Among the different candidate biomarkers, different authors are addressing the usefulness of asymmetric dimethylarginine (ADMA), an endogenous amino acid derived from proteolytic breakdown of arginine-methylated proteins [79], which by competition with arginine, the substrate of NOS, antagonises the production of NO. ADMA is used in adult individuals with cardiovascular risk and, currently, is being proposed a reliable marker to identify both SGA and LGA subjects at higher risk of health disturbances [80].

This knowledge also provides specific therapeutic targets. There are several amino acids which are precursors of NO; not only arginine but also ornithine, leucine, glutamine, and proline. These amino acids also regulate synthesis of polyamines and proteins; thus, besides favouring placental development and nutrient transfer, also support conceptus development. The results obtained under experimental conditions in swine suggest that amino acids supplementation may be a promising strategy to reduce the incidence of IUGR offspring [81], [82], [83], [84], although some of the findings have been conflicting and make necessary further specific studies.

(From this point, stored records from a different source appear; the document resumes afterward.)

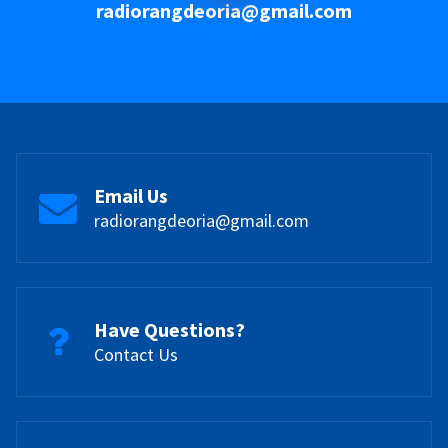
radiorangdeoria@gmail.com
Email Us
radiorangdeoria@gmail.com
Have Questions?
Contact Us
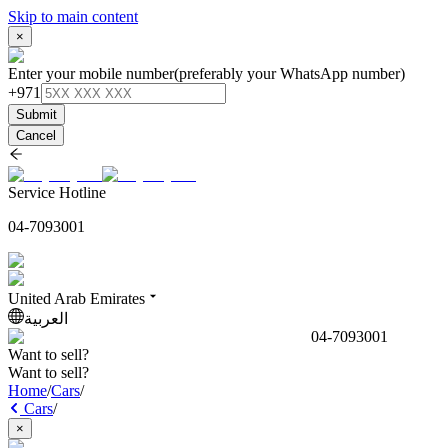
Skip to main content
×
Enter your mobile number
(preferably your WhatsApp number)
+971
Submit
Cancel
Service Hotline
04-7093001
United Arab Emirates
العربية
04-7093001
Want to sell?
Want to sell?
Home
/
Cars
/
Cars
/
×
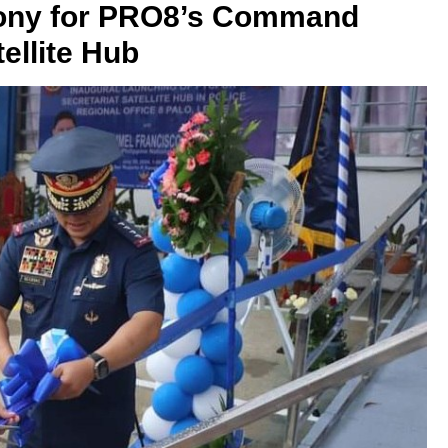
mony for PRO8’s Command
ellite Hub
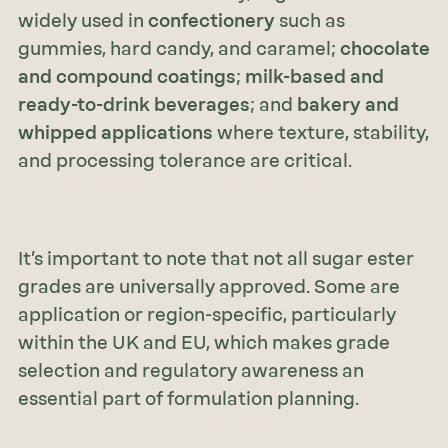
widely used in
confectionery
such as
gummies, hard candy, and caramel;
chocolate
and compound coatings
;
milk-based and
ready-to-drink beverages
; and
bakery and
whipped applications
where texture, stability,
and processing tolerance are critical.
It’s important to note that not all sugar ester
grades are universally approved. Some are
application or region-specific, particularly
within the UK and EU, which makes grade
selection and regulatory awareness an
essential part of formulation planning.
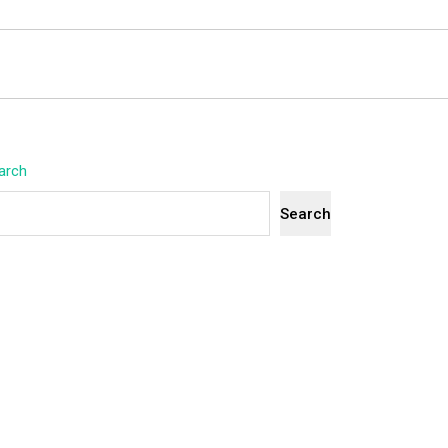
arch
Search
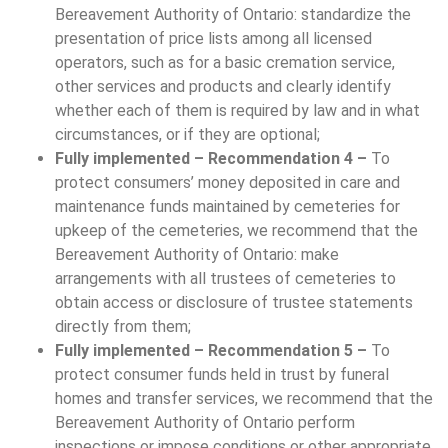
Bereavement Authority of Ontario: standardize the
presentation of price lists among all licensed
operators, such as for a basic cremation service,
other services and products and clearly identify
whether each of them is required by law and in what
circumstances, or if they are optional;
Fully implemented – Recommendation 4 –
To
protect consumers’ money deposited in care and
maintenance funds maintained by cemeteries for
upkeep of the cemeteries, we recommend that the
Bereavement Authority of Ontario: make
arrangements with all trustees of cemeteries to
obtain access or disclosure of trustee statements
directly from them;
Fully implemented – Recommendation 5 –
To
protect consumer funds held in trust by funeral
homes and transfer services, we recommend that the
Bereavement Authority of Ontario perform
inspections or impose conditions or other appropriate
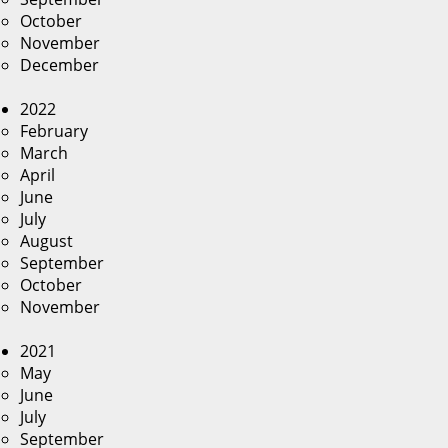
October
November
December
2022
February
March
April
June
July
August
September
October
November
2021
May
June
July
September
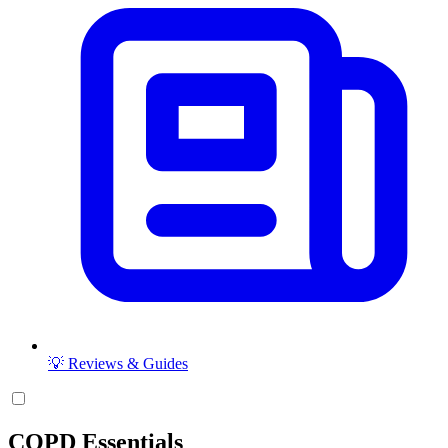
💡 Reviews & Guides
COPD Essentials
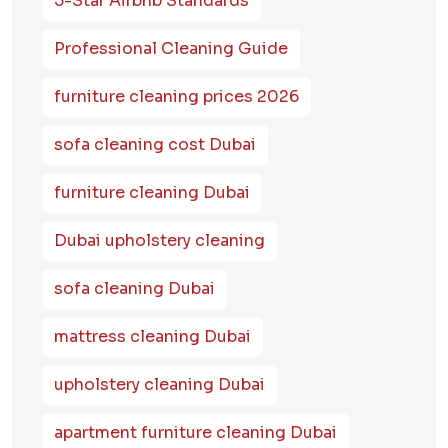
5-Star Airbnb Standards
Professional Cleaning Guide
furniture cleaning prices 2026
sofa cleaning cost Dubai
furniture cleaning Dubai
Dubai upholstery cleaning
sofa cleaning Dubai
mattress cleaning Dubai
upholstery cleaning Dubai
apartment furniture cleaning Dubai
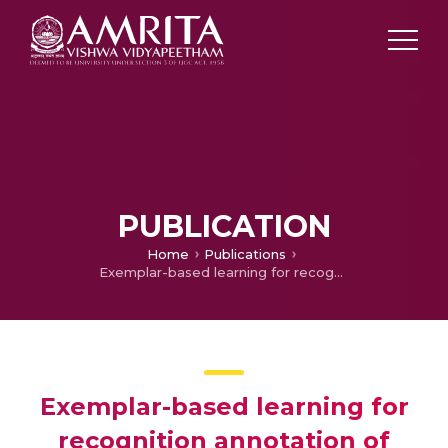
PUBLICATION
Home
Publications
Exemplar-based learning for recognition annotation of human actions
Exemplar-based learning for
recognition annotation of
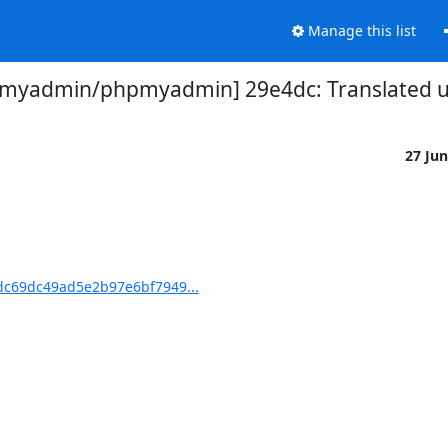
Manage this list
myadmin/phpmyadmin] 29e4dc: Translated us
27 Ju
c69dc49ad5e2b97e6bf7949...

It is well-known that IUGR foetuses are able to modify their metabolic regulation in order to ensure a better use of the scarce nutrients that they have. The mechanism is based on displaying insulin resistance, which allows them to take advantage of the scarce supply of glucose that they are receiving. However, on the other hand, high levels of insulin increase the synthesis of NO inhibitors [85], prejudicing utero-placental blood-flow [86] and reducing the supply of oxygen and nutrients to the foetuses. In fact, IUGR foetuses have a state of low-grade inflammation affecting immune cell proliferation and serum cytokines, as well as an increased susceptibility to infection [87]. In consequence, the use of markers of systemic inflammation, like tumour necrosis factor α (TNFα) and interleukin-6 (IL-6), is also a promising field of study [88].

Concluding remarks

The intense research on the causes and mechanisms implicated in the current epidemics of obesity and associated non-communicable disorders has addressed the substantial role of environmental, parental, prenatal and early-postnatal conditions in the development of disease. The individuals, during prenatal and early postnatal development, undertake epigenetic changes in the structure and function of some of their organs and systems. These changes may lead to metabolic disorders at juvenile period and adulthood and may be transferred to subsequent generations by transgenerational inheritance.

The perspective on future research is based on three pillars: the complete understanding of these processes, the availability of contrasted biomarkers for diagnosis and the assessment of preventive and curative treatments. Such research makes necessary interventional procedures, either to affect foetal development and metabolism or to sample the feto-placental unit, which cannot be conducted in humans because of ethical issues.

Hence, preclinical studies in animal models are an important source of biomarker candidates that can be useful for the systematic analysis of pregnancy disturbances and for the efficacy and safety evaluation of new treatments. However, the results need to be translational; hence, the studies have to be performed in adequate animal models. Rodents are the species of election for basic research, but the translational value of large animal models is becoming increasingly recognised in the last years. Further work is however needed to increase the awareness of researchers and medical doctors on the amenability of large animal models. Moreover, the use of large animals implies ethical issues and social repudiation, such that active explanation and promoting of ethical experimentation to the society need to be undertaken.